→ Work instructions:
From first line to last, transcribe the listing exactly and skip any image.
+ + +
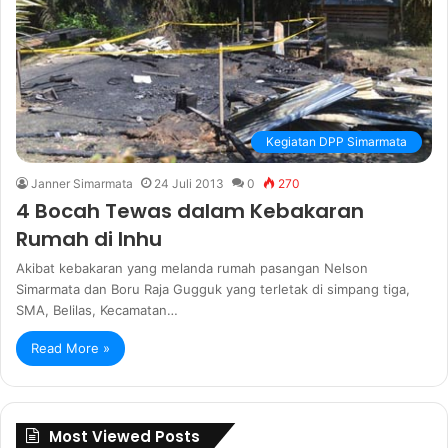
Kegiatan DPP Simarmata
Janner Simarmata
24 Juli 2013
0
270
4 Bocah Tewas dalam Kebakaran
Rumah di Inhu
Akibat kebakaran yang melanda rumah pasangan Nelson
Simarmata dan Boru Raja Gugguk yang terletak di simpang tiga,
SMA, Belilas, Kecamatan…
Read More »
Most Viewed Posts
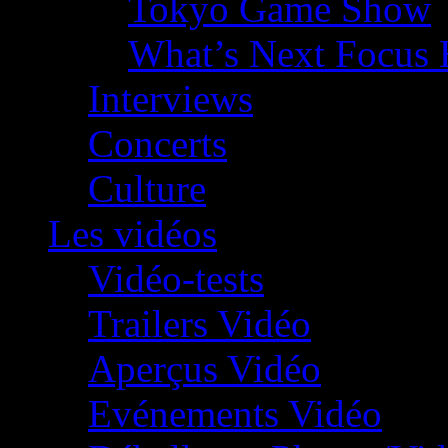
Tokyo Game Show
What’s Next Focus 
Interviews
Concerts
Culture
Les vidéos
Vidéo-tests
Trailers Vidéo
Aperçus Vidéo
Evénements Vidéo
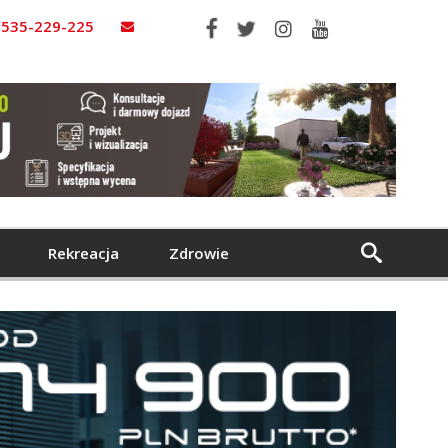
535-229-225
Rekreacja
Zdrowie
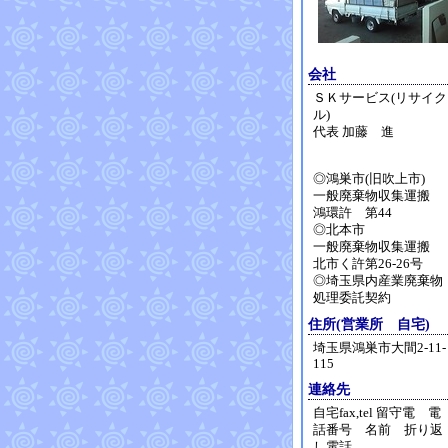
会社
ＳＫサービス(リサイク
ル)
代表 加藤 進
◎鴻巣市(旧吹上市)
一般廃棄物収集運搬
鴻環許 第44
◎北本市
一般廃棄物収集運搬
北市く許第26-26号
◎埼玉県内産業廃棄物
処理委託契約
住所(営業所 自宅)
埼玉県鴻巣市大間2-11-
115
連絡先
自宅fax,tel 留守電 電
話番号 名前 折り返
し電話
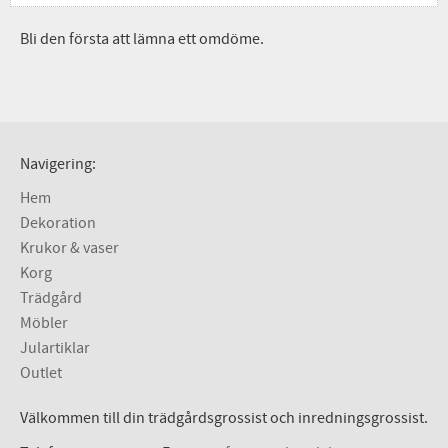
Bli den första att lämna ett omdöme.
Navigering:
Hem
Dekoration
Krukor & vaser
Korg
Trädgård
Möbler
Julartiklar
Outlet
Välkommen till din trädgårdsgrossist och inredningsgrossist.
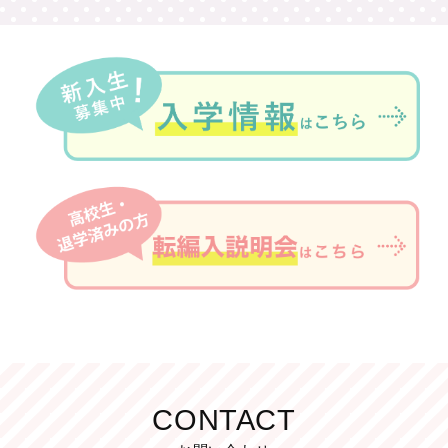
CONTACT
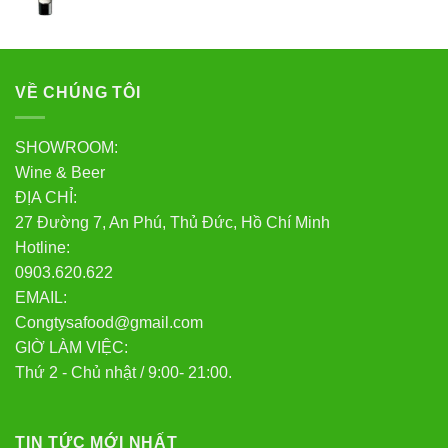
VỀ CHÚNG TÔI
SHOWROOM:
Wine & Beer
ĐỊA CHỈ:
27 Đường 7, An Phú, Thủ Đức, Hồ Chí Minh
Hotline:
0903.620.622
EMAIL:
Congtysafood@gmail.com
GIỜ LÀM VIỆC:
Thứ 2 - Chủ nhật / 9:00- 21:00.
TIN TỨC MỚI NHẤT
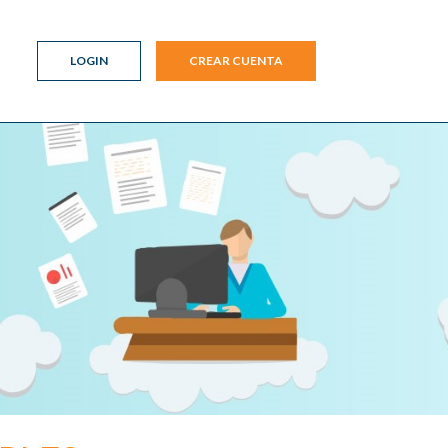
LOGIN
CREAR CUENTA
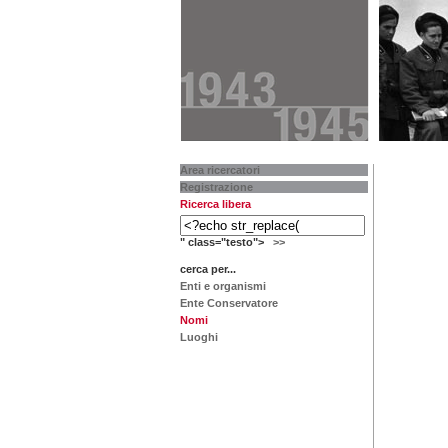
Area ricercatori
Registrazione
Ricerca libera
" class="testo">
>>
cerca per...
Enti e organismi
Ente Conservatore
Nomi
Luoghi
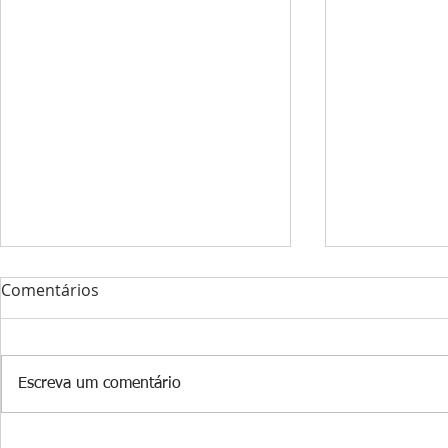
Comentários
Escreva um comentário
Museu Casa da FEB celebra
Inscrições 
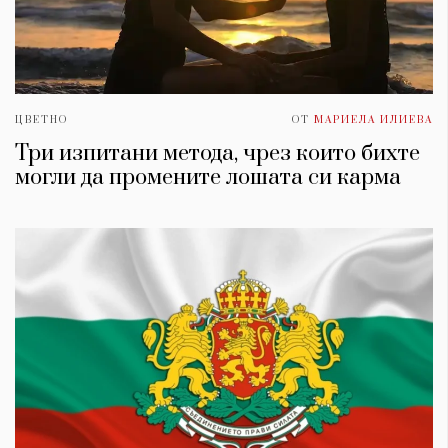
ЦВЕТНО
ОТ
МАРИЕЛА ИЛИЕВА
Три изпитани метода, чрез които бихте
могли да промените лошата си карма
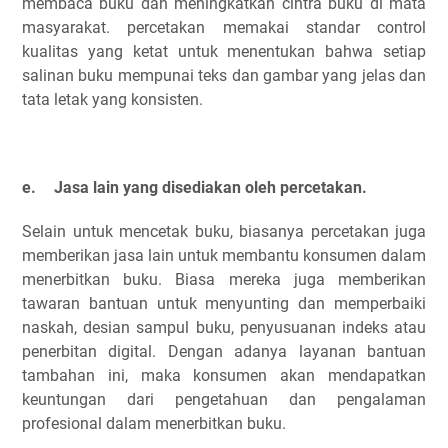
membaca buku dan meningkatkan cintra buku di mata
masyarakat. percetakan memakai standar control
kualitas yang ketat untuk menentukan bahwa setiap
salinan buku mempunai teks dan gambar yang jelas dan
tata letak yang konsisten.
e.
Jasa lain yang disediakan oleh percetakan.
Selain untuk mencetak buku, biasanya percetakan juga
memberikan jasa lain untuk membantu konsumen dalam
menerbitkan buku. Biasa mereka juga memberikan
tawaran bantuan untuk menyunting dan memperbaiki
naskah, desian sampul buku, penyusuanan indeks atau
penerbitan digital. Dengan adanya layanan bantuan
tambahan ini, maka konsumen akan mendapatkan
keuntungan dari pengetahuan dan pengalaman
profesional dalam menerbitkan buku.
+ + +
→ Output below:
Kegiatan DPP Simarmata
Janner Simarmata
24 Juli 2013
0
270
4 Bocah Tewas dalam Kebakaran
Rumah di Inhu
Akibat kebakaran yang melanda rumah pasangan Nelson
Simarmata dan Boru Raja Gugguk yang terletak di simpang tiga,
SMA, Belilas, Kecamatan…
Read More »
Most Viewed Posts
Tokyo Game Show
What’s Next Focus 
Interviews
Concerts
Culture
Les vidéos
Vidéo-tests
Trailers Vidéo
Aperçus Vidéo
Evénements Vidéo
535-229-225
Rekreacja
Zdrowie
会社
ＳＫサービス(リサイク
ル)
代表 加藤 進
◎鴻巣市(旧吹上市)
一般廃棄物収集運搬
鴻環許 第44
◎北本市
一般廃棄物収集運搬
北市く許第26-26号
◎埼玉県内産業廃棄物
処理委託契約
住所(営業所 自宅)
埼玉県鴻巣市大間2-11-
115
連絡先
自宅fax,tel 留守電 電
話番号 名前 折り返
し電話
Bli den första att lämna ett omdöme.
Navigering:
Hem
Dekoration
Krukor & vaser
Korg
Trädgård
Möbler
Julartiklar
Outlet
Välkommen till din trädgårdsgrossist och inredningsgrossist.
CONTACT
VỀ CHÚNG TÔI
SHOWROOM:
Wine & Beer
ĐỊA CHỈ:
27 Đường 7, An Phú, Thủ Đức, Hồ Chí Minh
Hotline:
0903.620.622
EMAIL:
Congtysafood@gmail.com
GIỜ LÀM VIỆC:
Thứ 2 - Chủ nhật / 9:00- 21:00.
TIN TỨC MỚI NHẤT
LOGIN
CREAR CUENTA
Area ricercatori
Registrazione
Ricerca libera
" class="testo">
>>
cerca per...
Enti e organismi
Ente Conservatore
Nomi
Luoghi
Comentários
Escreva um comentário
Museu Casa da FEB celebra
Inscrições 
ЦВЕТНО
ОТ
МАРИЕЛА ИЛИЕВА
Три изпитани метода, чрез които бихте
могли да промените лошата си карма
membaca buku dan meningkatkan cintra buku di mata
masyarakat. percetakan memakai standar control
kualitas yang ketat untuk menentukan bahwa setiap
salinan buku mempunai teks dan gambar yang jelas dan
tata letak yang konsisten.
e.
Jasa lain yang disediakan oleh percetakan.
Selain untuk mencetak buku, biasanya percetakan juga
memberikan jasa lain untuk membantu konsumen dalam
menerbitkan buku. Biasa mereka juga memberikan
tawaran bantuan untuk menyunting dan memperbaiki
naskah, desian sampul buku, penyusuanan indeks atau
penerbitan digital. Dengan adanya layanan bantuan
tambahan ini, maka konsumen akan mendapatkan
keuntungan dari pengetahuan dan pengalaman
profesional dalam menerbitkan buku.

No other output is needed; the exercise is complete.